Delamont yields to fate momentarily and refuses to take another band to Europe after the disaster of the previous trip in episode 4. He feels he broke his promise to Lillie and to himself. However, he is having difficulty finding boys but he is determined to not let fate be his master. Guitars are the big thing in the sixties thanks to the British Invasion. His boys eventually talk him into going. Coincidentally there is another Kerkrade Music Festival and a chance to show everyone he still has what it takes to turn out award winning bands and off they go.
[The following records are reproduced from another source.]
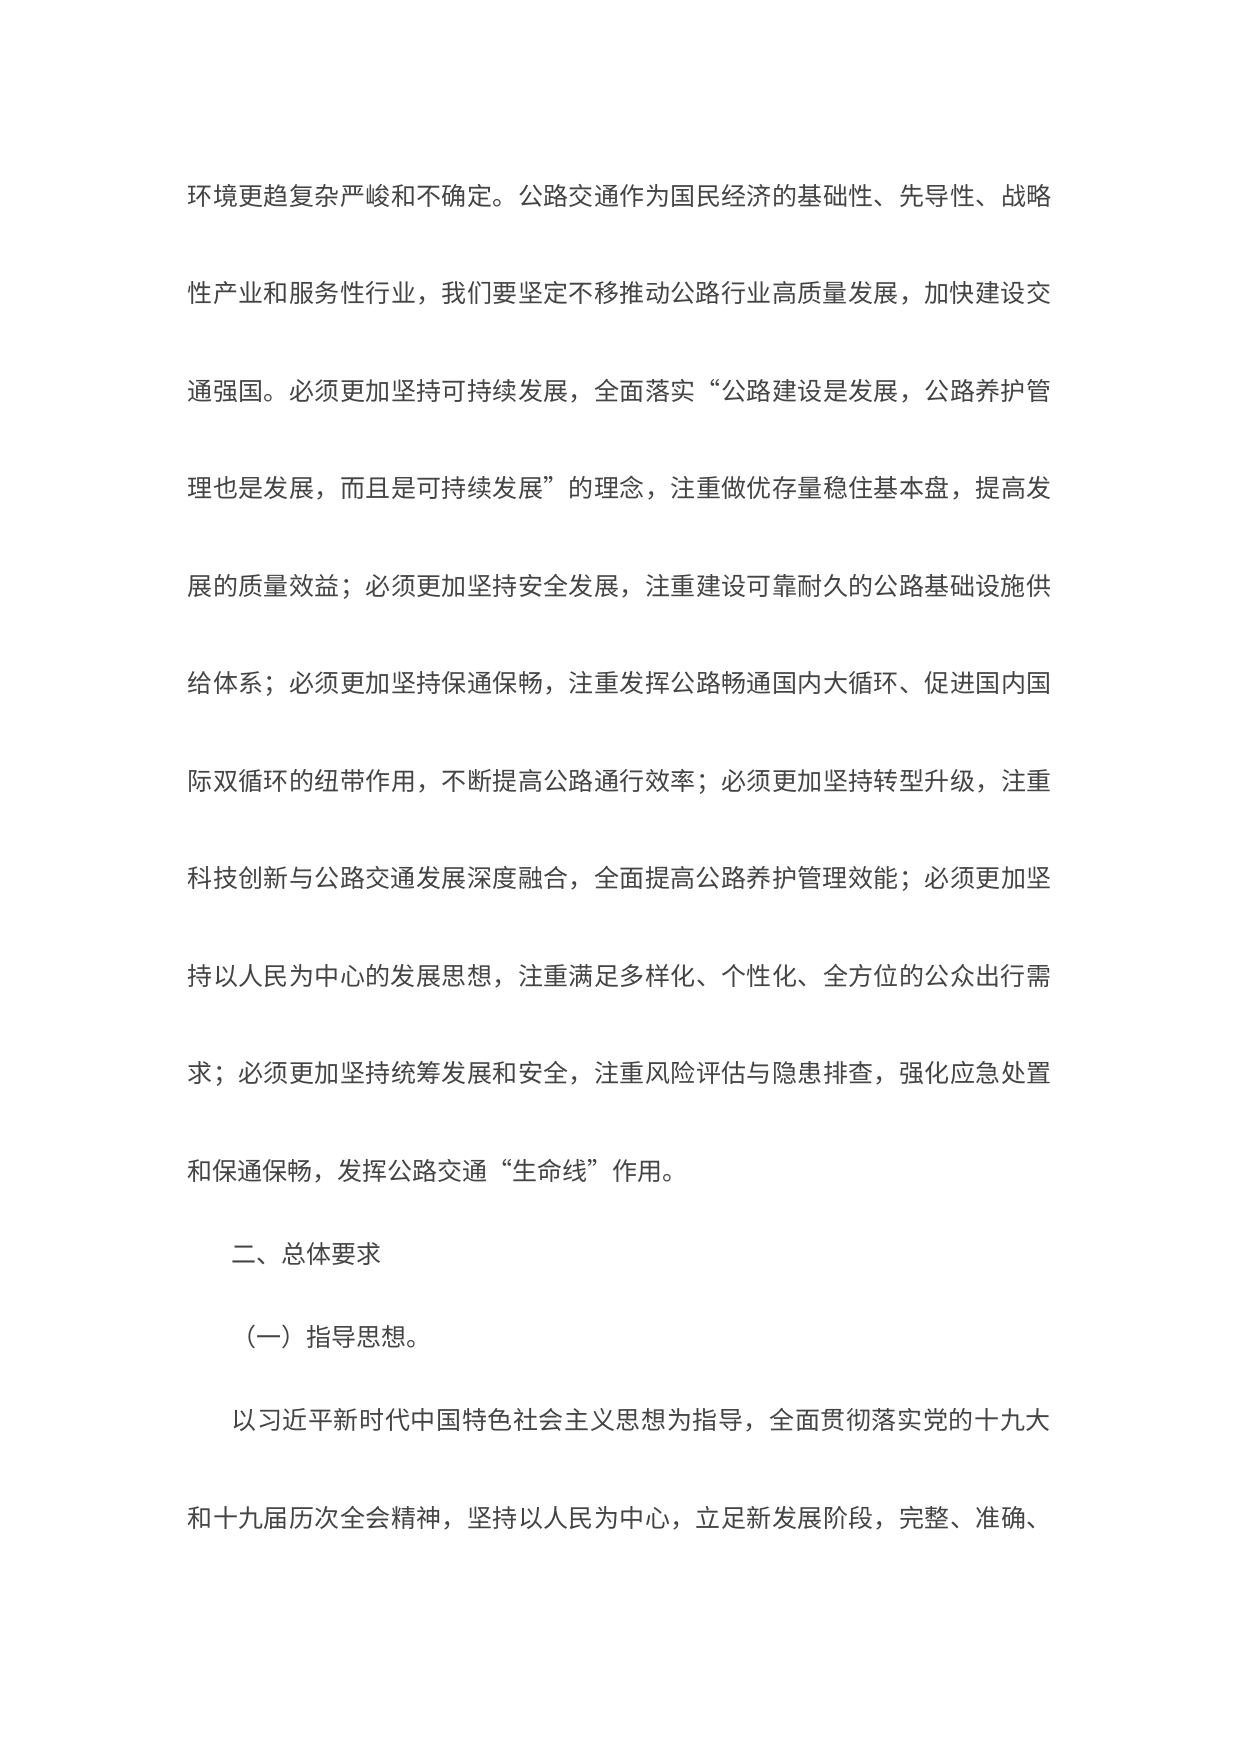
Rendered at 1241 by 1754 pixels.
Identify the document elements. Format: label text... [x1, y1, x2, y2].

text 二、总体要求 [187, 1220, 1053, 1285]
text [187, 162, 1053, 1202]
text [187, 1386, 1053, 1549]
text （一）指导思想。 [187, 1303, 1053, 1368]
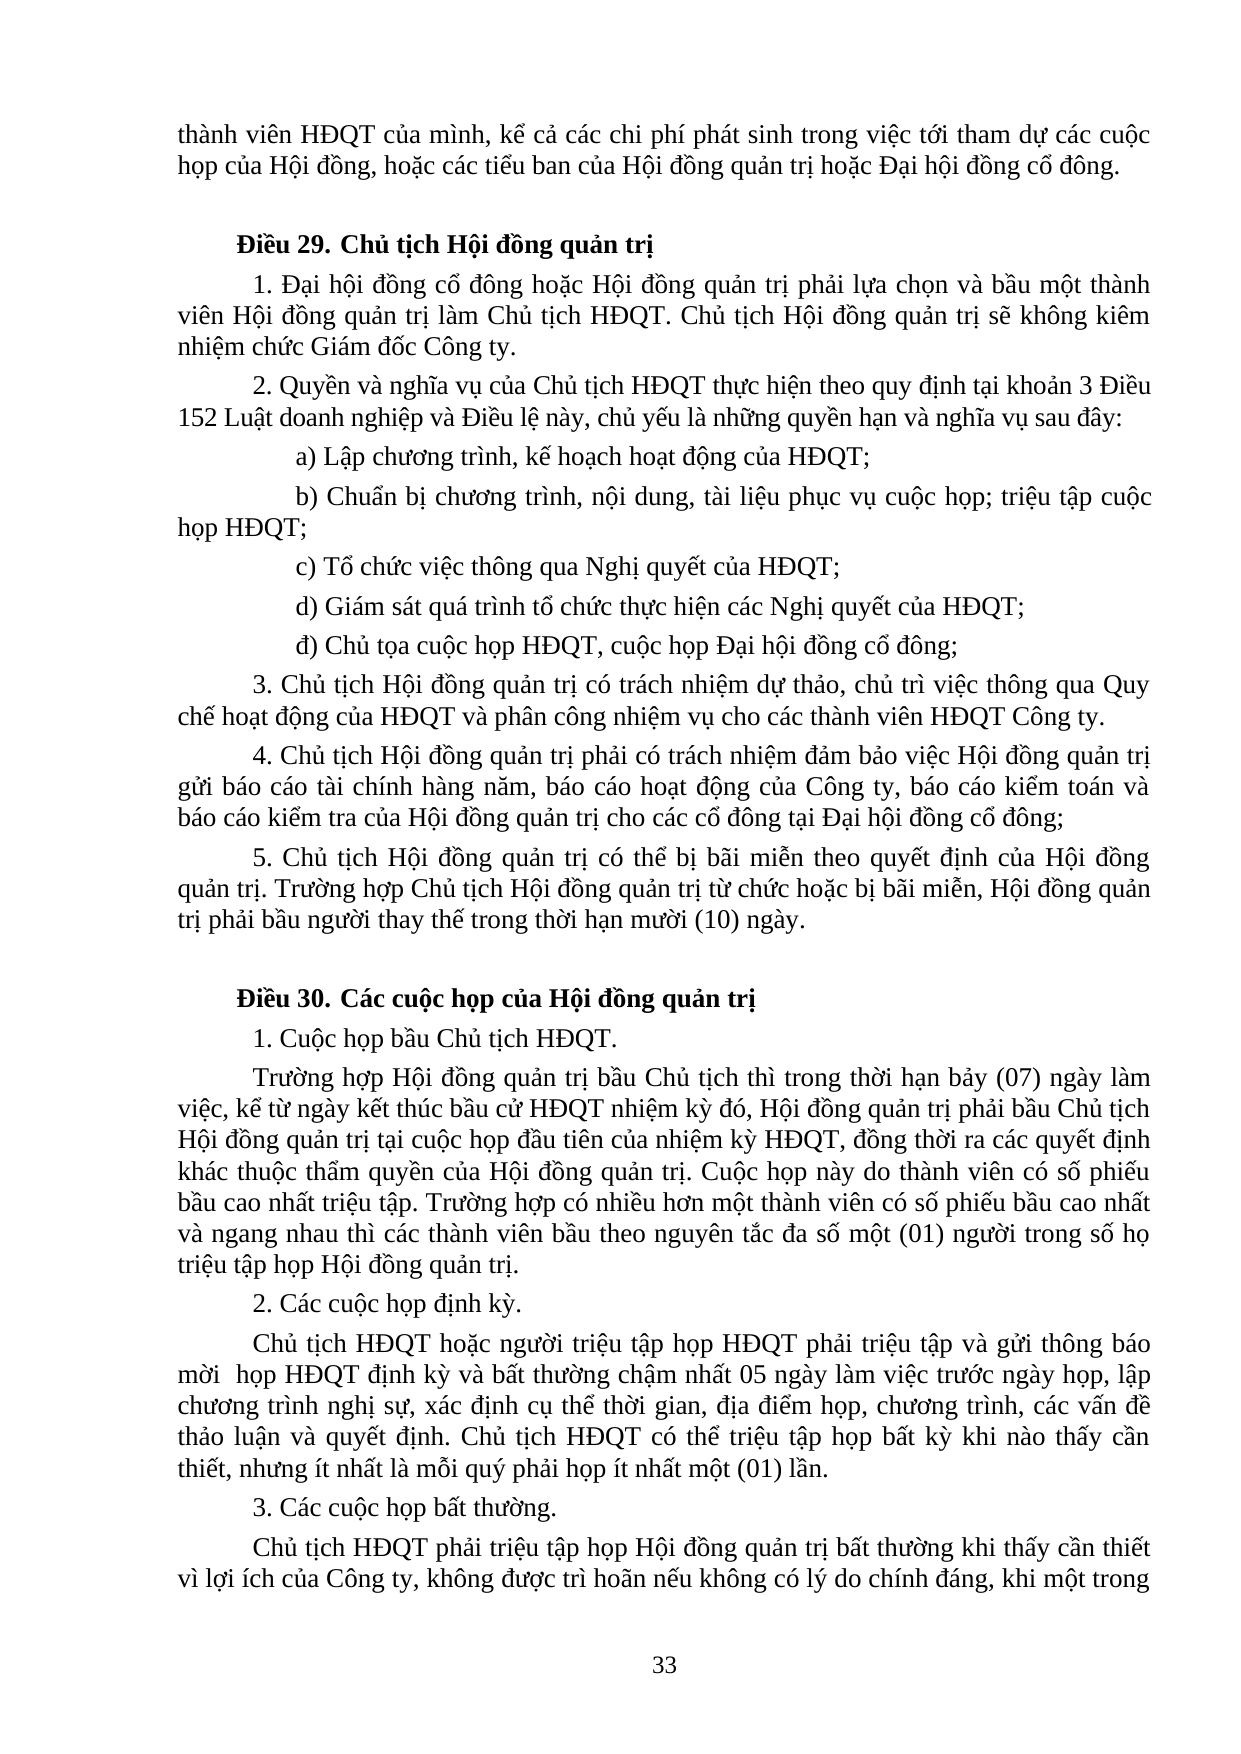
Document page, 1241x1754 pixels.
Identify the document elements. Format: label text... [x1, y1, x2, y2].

text 4. Chủ tịch Hội đồng quản trị phải có trách nhiệm đảm bảo việc Hội đồng quản trị gửi báo cáo tài chính hàng năm, báo cáo hoạt động của Công ty, báo cáo kiểm toán và báo cáo kiểm tra của Hội đồng quản trị cho các cổ đông tại Đại hội đồng cổ đông; [177, 739, 1152, 833]
text b) Chuẩn bị chương trình, nội dung, tài liệu phục vụ cuộc họp; triệu tập cuộc họp HĐQT; [177, 479, 1152, 542]
text a) Lập chương trình, kế hoạch hoạt động của HĐQT; [177, 440, 1152, 471]
text đ) Chủ tọa cuộc họp HĐQT, cuộc họp Đại hội đồng cổ đông; [177, 629, 1152, 660]
text 1. Đại hội đồng cổ đông hoặc Hội đồng quản trị phải lựa chọn và bầu một thành viên Hội đồng quản trị làm Chủ tịch HĐQT. Chủ tịch Hội đồng quản trị sẽ không kiêm nhiệm chức Giám đốc Công ty. [177, 268, 1152, 361]
text 3. Các cuộc họp bất thường. [177, 1491, 1152, 1522]
list Các cuộc họp của Hội đồng quản trị [177, 982, 1152, 1013]
text 2. Quyền và nghĩa vụ của Chủ tịch HĐQT thực hiện theo quy định tại khoản 3 Điều 152 Luật doanh nghiệp và Điều lệ này, chủ yếu là những quyền hạn và nghĩa vụ sau đây: [177, 369, 1152, 432]
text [177, 118, 1152, 180]
list Chủ tịch Hội đồng quản trị [177, 228, 1152, 259]
text Trường hợp Hội đồng quản trị bầu Chủ tịch thì trong thời hạn bảy (07) ngày làm việc, kể từ ngày kết thúc bầu cử HĐQT nhiệm kỳ đó, Hội đồng quản trị phải bầu Chủ tịch Hội đồng quản trị tại cuộc họp đầu tiên của nhiệm kỳ HĐQT, đồng thời ra các quyết định khác thuộc thẩm quyền của Hội đồng quản trị. Cuộc họp này do thành viên có số phiếu bầu cao nhất triệu tập. Trường hợp có nhiều hơn một thành viên có số phiếu bầu cao nhất và ngang nhau thì các thành viên bầu theo nguyên tắc đa số một (01) người trong số họ triệu tập họp Hội đồng quản trị. [177, 1061, 1152, 1279]
text Chủ tịch HĐQT hoặc người triệu tập họp HĐQT phải triệu tập và gửi thông báo mời họp HĐQT định kỳ và bất thường chậm nhất 05 ngày làm việc trước ngày họp, lập chương trình nghị sự, xác định cụ thể thời gian, địa điểm họp, chương trình, các vấn đề thảo luận và quyết định. Chủ tịch HĐQT có thể triệu tập họp bất kỳ khi nào thấy cần thiết, nhưng ít nhất là mỗi quý phải họp ít nhất một (01) lần. [177, 1327, 1152, 1483]
text d) Giám sát quá trình tổ chức thực hiện các Nghị quyết của HĐQT; [177, 590, 1152, 621]
text 2. Các cuộc họp định kỳ. [177, 1288, 1152, 1319]
text 1. Cuộc họp bầu Chủ tịch HĐQT. [177, 1022, 1152, 1053]
text c) Tổ chức việc thông qua Nghị quyết của HĐQT; [177, 550, 1152, 581]
text 5. Chủ tịch Hội đồng quản trị có thể bị bãi miễn theo quyết định của Hội đồng quản trị. Trường hợp Chủ tịch Hội đồng quản trị từ chức hoặc bị bãi miễn, Hội đồng quản trị phải bầu người thay thế trong thời hạn mười (10) ngày. [177, 841, 1152, 934]
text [177, 1531, 1152, 1593]
text 3. Chủ tịch Hội đồng quản trị có trách nhiệm dự thảo, chủ trì việc thông qua Quy chế hoạt động của HĐQT và phân công nhiệm vụ cho các thành viên HĐQT Công ty. [177, 669, 1152, 731]
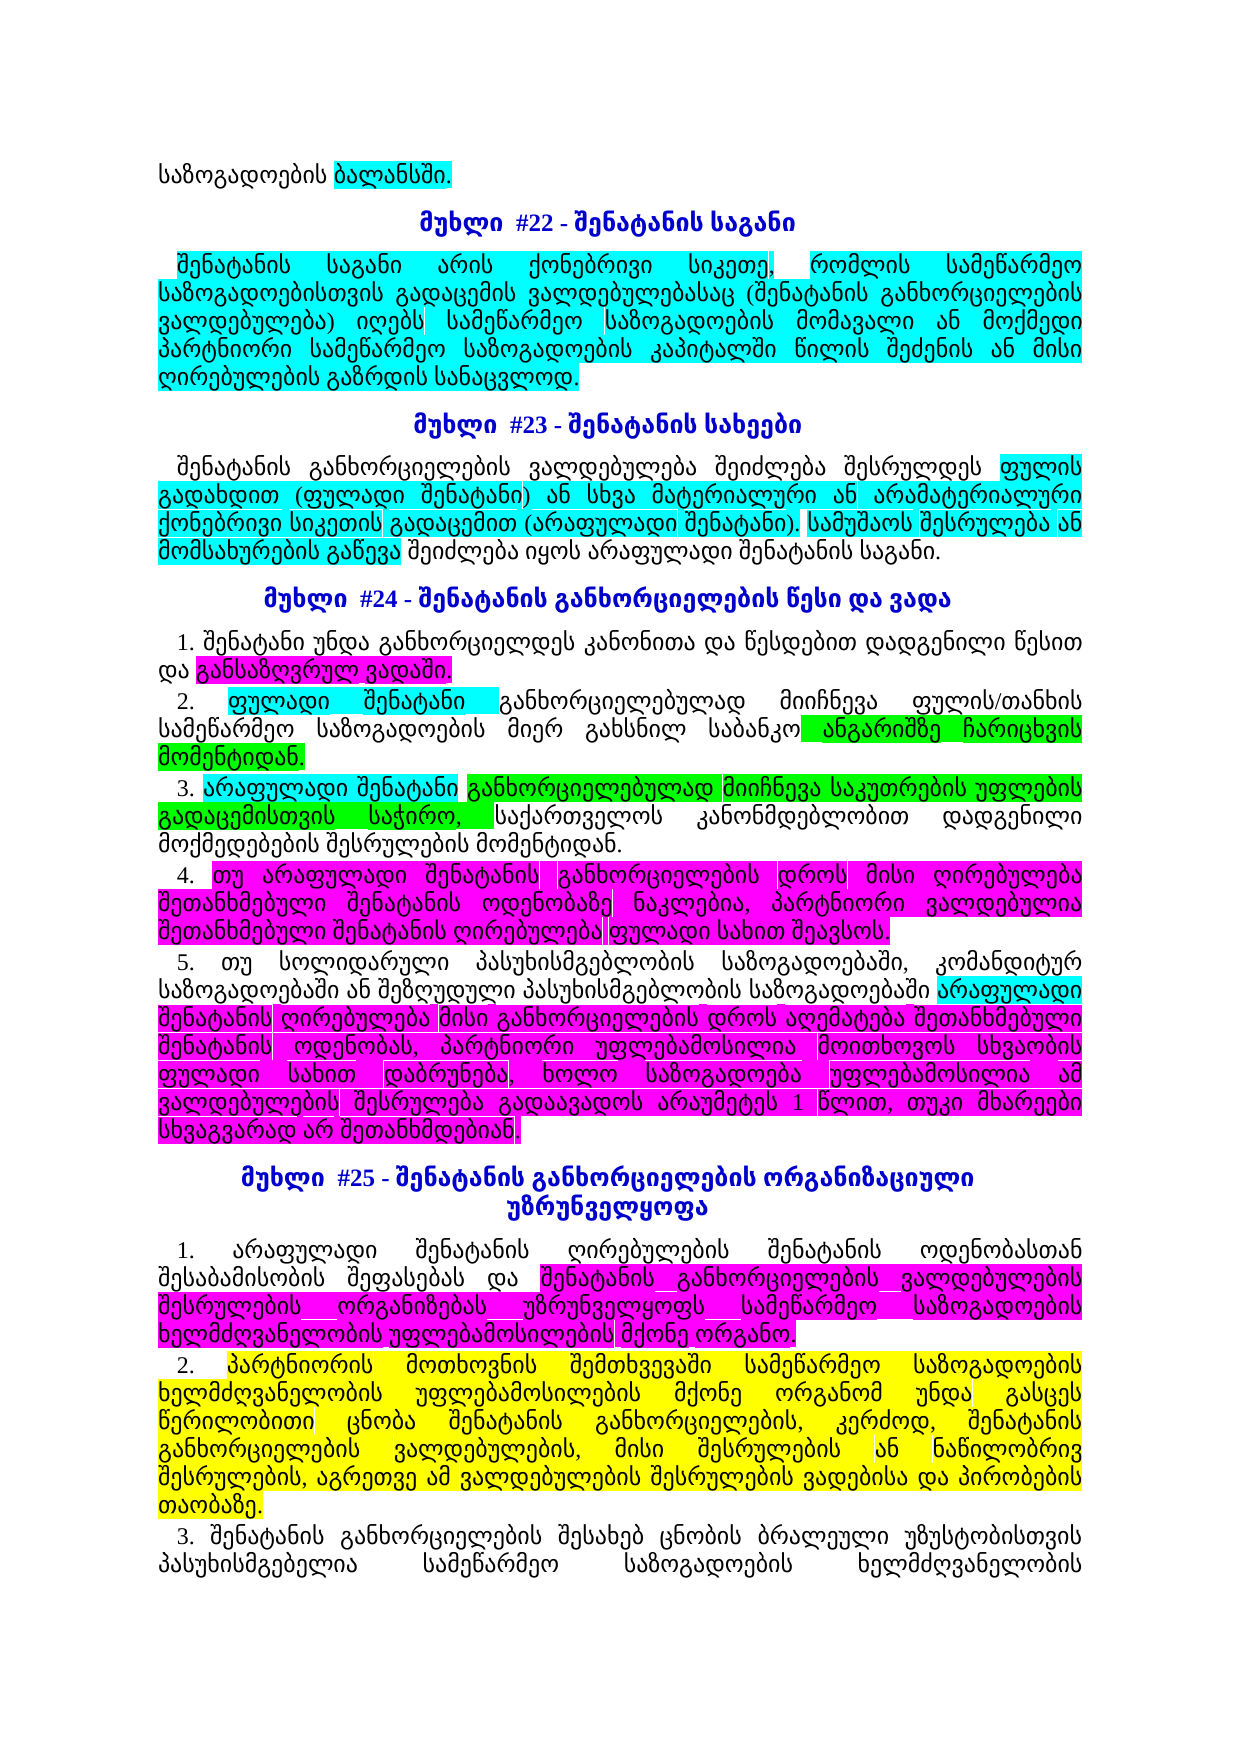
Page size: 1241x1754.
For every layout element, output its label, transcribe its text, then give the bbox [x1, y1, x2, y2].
Episode 5 finds our hero and his boys again on a train ride across Canada bound for Montreal and Expo 67. We stop in and see how Gordon is doing in Toronto. He is now a GOD in the professional music world and everyone wants to take arranging lessons from him. He has just been commissioned to write a Suite for Expo and is busy collaborating with two of his students and Duke Ellington to promote Canadian jazz composers. In Montreal, we revisit Arnie Chycoski who is playing in the Expo house band. He now resides in Toronto and is the lead trumpet in the Boss Brass and the Spitfire Band. The leader of the Expo Band is Ron Collier aka Ron Colograsso when he played in Delamont’s band. He too lives in Toronto and is the director of the Humber College Jazz program, a student of Gordon Delamont’s and is one of the three working with Duke Ellington.

The final episode sees our hero and his boys off to Europe again. This is a wonderful trip however he tells a reporter at the airport it may be his last. The City of Vancouver only gave him one thousand dollars towards expenses. Vancouver doesn’t support the arts. He will let the reporter know his decision when he returns.